Hidden in the deeps,
Yet it seems to exist for ever.
I do not know whose child it is;
It seems to be the common ancestor of all, the father of all things.

I love this chapter! The sage has for a moment ceased all his preaching and is clearly resting in heaven a while.  But he cannot stop himself from talking about it! He is just full of wonder and awe.

When we are living in each moment, and really feeling the depth and the beauty that is there to be seen, we cannot help but marvel at the creativity.  Moment after moment after moment, each of them richly beautiful and meaningful, and yet each one totally and utterly unique.  What is this endless stream of creation?  Each instance dies in order to make way for the next.  But while the things that come and go are born, endure for a while and die, the process itself is deathless and could never be exhausted. 

All this grandeur is expressed in such a simple metaphor, the simple bowl which never fills up; perhaps because the spectacle of creation reminds one of a flow, perhaps of a fluids.  But flowing fluids go from point to point, and when we abide on heaven and observe creation, we from our vantage see that there is never anywhere else to go.

Fathomless, it seems to be the origin of all things.

It’s tempting to imagine the void that is behind this flow of unique moments as a kind of creator, where the Tao serves a similar role as God in, say, the Christian tradition.  The Tao Te Ching, however, like Buddhism, remains agnostic on the subject of first causes.  The constant transformation of things, the impermanence of each situation, contradicts the notion that there can be independently existing phenomena causally interacting with each other.  As the concept of Creator only makes sense in the realm of things and causality, the Tao cannot be thought of in the same way as we conventionally think of God.  The Christian theologian that come closest to the Tao Te Ching is perhaps Eriugena (815-877), who by insisting that ‘God is more than existence’, could not relegate God to a mere creating being.  The same must be said of the Tao, which is why our translator Wu says that it only ‘seems to be the origin of all things.’

It blunts all sharp edges,
It unties all tangles,

Whatever the Tao is, it is the certainly the reality that we live, and certain things can certainly be said about this reality.  If we make a blade sharp then that same blade will become blunt.  This comes as no surprise to most  of us, we understand that the ravages of time will not allow anything to stay razor sharp forever.  Conversely, there is never any need to be pessimistic.  If there is a situation that is tangled and complex then the natural process of change will mean that old factors will pass away and new factors will come in.  Very complex situations cannot abide for too long, nature will not allow them, and so the process of change is very often a process of simplification. 

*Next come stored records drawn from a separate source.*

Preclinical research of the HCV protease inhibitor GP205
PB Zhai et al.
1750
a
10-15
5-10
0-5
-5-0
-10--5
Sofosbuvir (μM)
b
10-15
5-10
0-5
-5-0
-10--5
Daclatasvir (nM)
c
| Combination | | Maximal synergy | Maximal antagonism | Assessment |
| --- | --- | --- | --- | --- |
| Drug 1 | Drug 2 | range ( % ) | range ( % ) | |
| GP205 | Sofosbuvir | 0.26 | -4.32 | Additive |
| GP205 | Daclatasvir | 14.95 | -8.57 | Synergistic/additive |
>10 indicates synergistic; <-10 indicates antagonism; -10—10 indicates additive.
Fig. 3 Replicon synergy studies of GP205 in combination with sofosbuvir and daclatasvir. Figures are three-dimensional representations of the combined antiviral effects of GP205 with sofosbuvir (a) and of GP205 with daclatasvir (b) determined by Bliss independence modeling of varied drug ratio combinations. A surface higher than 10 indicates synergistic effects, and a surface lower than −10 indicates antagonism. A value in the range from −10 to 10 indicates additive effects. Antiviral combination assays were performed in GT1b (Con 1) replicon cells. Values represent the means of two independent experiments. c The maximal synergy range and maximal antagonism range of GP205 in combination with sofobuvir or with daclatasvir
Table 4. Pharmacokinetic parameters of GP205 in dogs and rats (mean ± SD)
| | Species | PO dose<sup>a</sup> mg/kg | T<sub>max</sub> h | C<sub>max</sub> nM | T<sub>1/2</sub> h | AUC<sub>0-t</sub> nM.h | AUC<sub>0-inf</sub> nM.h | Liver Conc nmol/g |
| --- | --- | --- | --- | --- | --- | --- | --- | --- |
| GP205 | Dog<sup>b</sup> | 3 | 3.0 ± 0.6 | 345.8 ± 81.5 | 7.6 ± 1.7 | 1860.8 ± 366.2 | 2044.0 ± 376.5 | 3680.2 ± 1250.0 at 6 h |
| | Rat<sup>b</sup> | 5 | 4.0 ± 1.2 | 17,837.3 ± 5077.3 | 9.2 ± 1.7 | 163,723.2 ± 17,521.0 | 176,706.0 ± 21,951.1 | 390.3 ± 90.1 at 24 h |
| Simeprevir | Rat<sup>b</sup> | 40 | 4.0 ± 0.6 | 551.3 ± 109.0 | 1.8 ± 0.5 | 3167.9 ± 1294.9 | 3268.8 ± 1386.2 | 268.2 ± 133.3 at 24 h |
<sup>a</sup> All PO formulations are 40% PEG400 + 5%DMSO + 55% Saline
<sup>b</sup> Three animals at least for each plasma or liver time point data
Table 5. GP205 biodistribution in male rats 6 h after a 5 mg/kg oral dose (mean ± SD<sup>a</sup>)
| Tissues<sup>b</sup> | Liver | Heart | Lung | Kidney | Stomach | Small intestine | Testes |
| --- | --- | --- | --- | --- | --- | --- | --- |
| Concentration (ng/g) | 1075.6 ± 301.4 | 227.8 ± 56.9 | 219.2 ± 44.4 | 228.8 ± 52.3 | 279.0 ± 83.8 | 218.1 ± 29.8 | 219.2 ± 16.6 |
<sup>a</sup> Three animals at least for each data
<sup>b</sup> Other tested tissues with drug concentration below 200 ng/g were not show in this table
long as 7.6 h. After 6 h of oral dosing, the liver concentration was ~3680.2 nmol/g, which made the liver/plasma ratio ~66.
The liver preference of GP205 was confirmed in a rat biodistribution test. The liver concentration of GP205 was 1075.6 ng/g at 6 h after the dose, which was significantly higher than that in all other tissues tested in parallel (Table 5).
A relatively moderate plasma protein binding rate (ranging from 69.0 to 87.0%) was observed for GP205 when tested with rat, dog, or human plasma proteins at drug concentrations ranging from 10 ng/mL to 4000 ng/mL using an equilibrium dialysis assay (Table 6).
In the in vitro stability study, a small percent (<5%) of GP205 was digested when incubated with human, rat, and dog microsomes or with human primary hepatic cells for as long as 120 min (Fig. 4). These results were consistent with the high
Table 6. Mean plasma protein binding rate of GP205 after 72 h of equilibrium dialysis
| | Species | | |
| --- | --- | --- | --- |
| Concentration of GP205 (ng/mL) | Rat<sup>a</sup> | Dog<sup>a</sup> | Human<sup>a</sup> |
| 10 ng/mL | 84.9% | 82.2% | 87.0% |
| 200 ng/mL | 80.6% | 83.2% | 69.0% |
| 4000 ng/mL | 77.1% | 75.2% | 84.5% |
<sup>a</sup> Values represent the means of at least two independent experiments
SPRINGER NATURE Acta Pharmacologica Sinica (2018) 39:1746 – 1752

I think there is nothing so far that we should struggle to understand.  But as usual, there is a deeper perception here which relates more accurately to the vision of the sage:

It harmonizes all lights,
It unites the world into one whole.

The sharp blade appears to our senses, in the full light of reality.  But interspersed with this vision is a darker, more shadowy vision, and it is here that the blade appears blunt.  We imagine that this shadowy vision is our imagination working – that we are mentally visualising what the blade will become in a future time.  But the more precise view is to see how the bluntness and the sharpness present themselves as one vision.  It is as if we can sense the bluntness when we see the sharpness.  Bluntness and sharpness are two sides of the same coin, and to take one is to take another. 

The apparently paradoxical nature of the sage’s vision is often used as a powerful teaching tool, and Zen Buddhism, which owes much to the Taoist heritage of its native China, is particularly fond of paradox.  We can certainly imagine the Zen master, with twinkling eyes, saying. ‘here see how blunt my sword is, but mind you don’t cut yourself!’ 

Hidden in the deeps,
Yet it seems to exist for ever.
I do not know whose child it is;
It seems to be the common ancestor of all, the father of all things.

Giving the Tao a name is really a hazardous thing to do, because the moment we name something, we make it into a ‘thing’, and when a thing has a name we start to want to actually see it.  The Tao can’t be seen; if it can be seen then it belongs to the realm of time, space and things and so can’t be the Tao.  Our sage tells us that its hidden at the bottom of the ocean, we won’t try to look there!  But never doubt that it is real.  This alone is real, and if real things have a lifespan then I can only say that the Tao exists forever!

And the sage doesn’t want to talk about its provenance, or give some kind of genealogical history.  If we feel fobbed off, then so we should.  ‘Of the identity of the Tao’s father I can say nothing, and if fatherhood at all applies to the Tao then let’s say that that the Tao is the father of everything.’ 

The hardest thing for any spiritual teacher is having to answer all the questions that come solely from the assumption of time and space.  Only when we drop the assumption can the question actually start to approach the Tao itself.  But I think the old sage is being pretty patient with us, don’t you?